Un cappotto, e conquistato fuori casa.
A dire il vero la prima rete è un autogol: il primo ministro è stata invitata da Landini, il segretario Generale della Cgil, e lei non ci ha pensato due volte ad accettare.
Il secondo gol è che dinanzia d una platea compiacente la Premier non ha fatto nessun passo indietro, riproponendo l’abolizione del reddito di cittadinanza, il no al salario minimo, un fisco che aiuta i ricchi e un lavoro che chissà quando arriverà.
La terza, quarta e quinta rete sono in contropiede, fin troppo facili: nulla ha detto sui morti in mare e Cutro, sulla guerra e sull’invio di armi, né naturalmente sull’odio, il razzismo e il patriottismo che semina a piene mani e su cui ha vinto le elezioni.
Il sesto gol è stato umiliante : senza ritegno né mediazioni ha sostenuto la logica filo-padronale e statalista, legittimata dalla stretta di mano con Landini, il quale sembrava proprio contento con un bel sorriso compiacente.
Quindi, cosa è successo? Una sconfitta così pesante per la CGIL è solo colpa di una giornata storta ?

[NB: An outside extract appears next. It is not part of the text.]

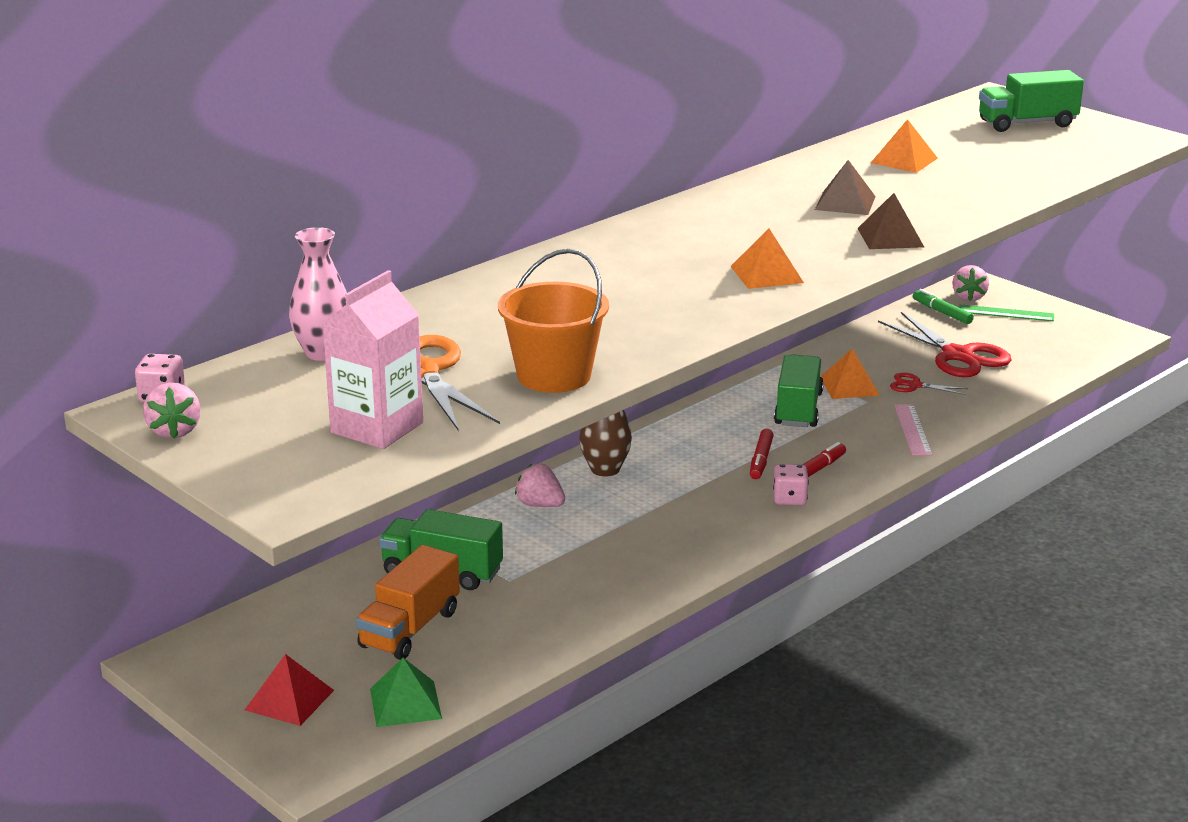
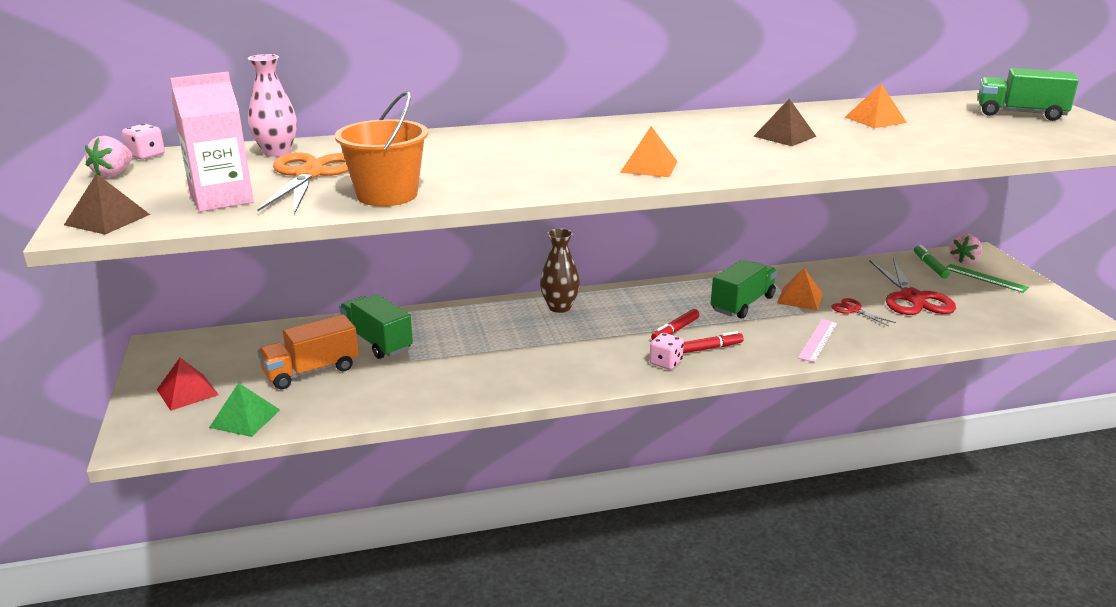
camera: 30 degrees right, 0 degrees up
pink strawberry [515,464,565,507] -> none
brown pyramid [857,193,924,249] -> brown pyramid moved to [64,173,150,234]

No, anzi: una débâcle meritata. Perché la Meloni non è affatto sembrata un pesce fuor d’acqua o un corpo estraneo. Il suo appello alla nazione e all’unità nazionale – in cui far rientrare i conflitti e le contrapposizioni – non ha lasciato indifferenti i partecipanti e ha fatto emergere, purtroppo, la vera natura della Cgil. Quella di un apparato burocratico, statalista e verticista, da non confondere però con il valore di tante lotte, con l’impegno e il sacrifico di molti iscritti e delegati della Cgil, spesso isolati anche dentro il proprio sindacato.